European Parliament Approves Digital Omnibus: Major Updates to EU AI Act Take Effect August 2026
Parliament votes 423–57 to advance digital omnibus reforms, bringing transparency rules, content bans, and compliance deadlines to the EU AI Act.
Parliament Approves Digital Omnibus
The European Parliament approved the digital omnibus on 16 June 2026 by 423 votes to 57, with 174 abstentions. The Council of the European Union must formally adopt the digital omnibus changes, which is expected before 2 August 2026.
Core Prohibitions and New Compliance Deadlines
The digital omnibus adds a prohibition to Article 5 of the AI Act on AI systems that generate child sexual abuse material or that create intimate or sexually explicit images, video, or audio of an identifiable person without consent.
The nudifier ban applies to both providers placing such systems on the EU market and deployers using them for that purpose, with compliance required by 2 December 2026.
Transparency Obligations Take Effect August 2026
Most of the AI Act’s transparency obligations under Article 50 still apply from 2 August 2026, including the duty to tell people when they are interacting with an AI system such as a chatbot, and the duty for those deploying AI to clearly label deepfakes and AI-generated text published on matters of public interest.
Watermarking Requirements Phased In
The provider obligation to embed machine-readable marking in AI-generated content—the watermarking requirement—is delayed to 2 December 2026, and that extension applies to generative systems already placed on the market before 2 August 2026. Systems launched after 2 August 2026 are expected to comply with watermarking requirements right away.

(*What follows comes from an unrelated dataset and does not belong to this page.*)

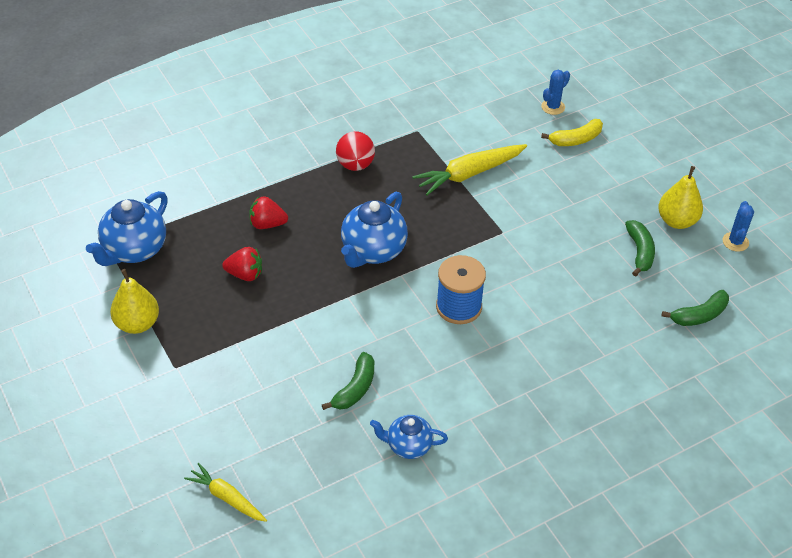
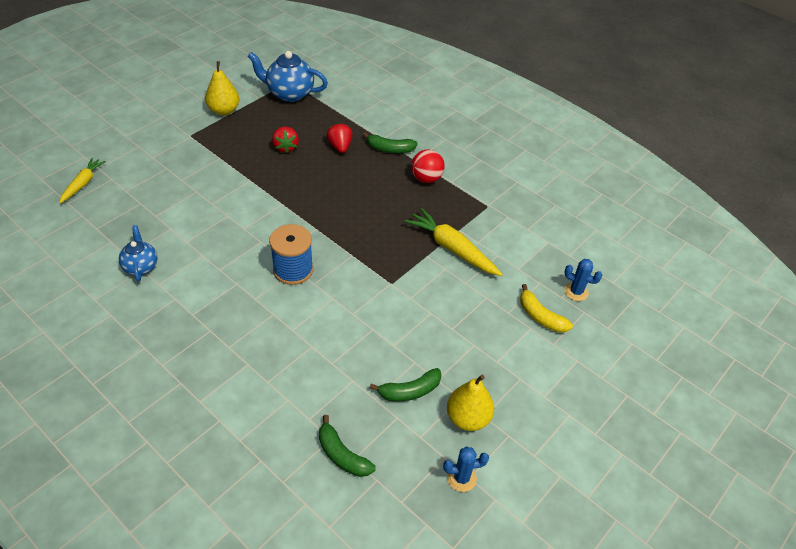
camera: 70 degrees right, 0 degrees up
(355, 388) = (191, 226): green banana -> green banana (389, 149)
(373, 251) = (335, 207): blue teapot -> none

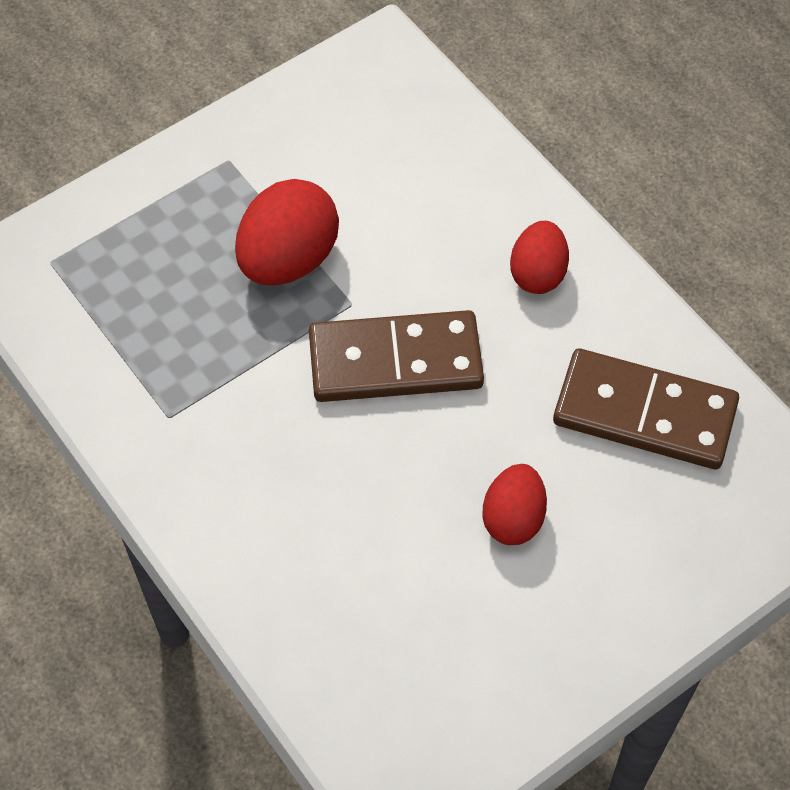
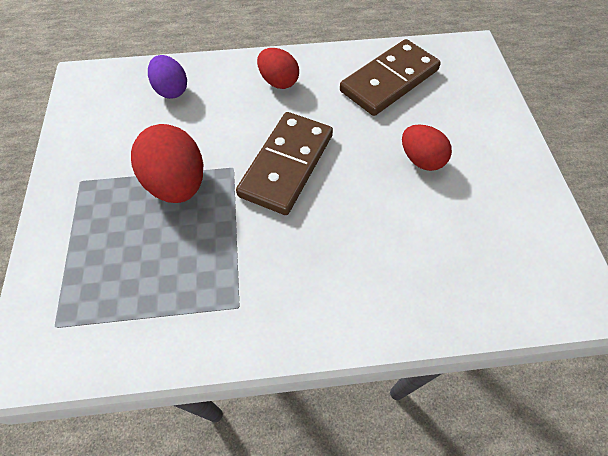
camera: 60 degrees left, 0 degrees up
(431, 159) = (171, 90): none -> purple egg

High-Risk AI Timelines Extended
Stand-alone high-risk AI systems listed in Annex III move from 2 August 2026 to 2 December 2027. High-risk AI embedded as safety components in products covered by EU sectoral legislation, listed in Annex I, move from 2 August 2027 to 2 August 2028.
Broader Regulatory Changes
The deadline for member states to establish AI regulatory sandboxes moves from 2 August 2026 to 2 August 2027.
Processing special-category personal data to detect and correct bias is permitted across AI systems where strictly necessary, with safeguards.
AI that only assists users or optimizes performance will not automatically be high-risk if its failure does not create health or safety risks.
Existing exemptions for small and medium enterprises under the EU AI Act are extended to small mid-cap enterprises.
The EU AI Office gains a clearer supervisory role over certain general-purpose AI systems.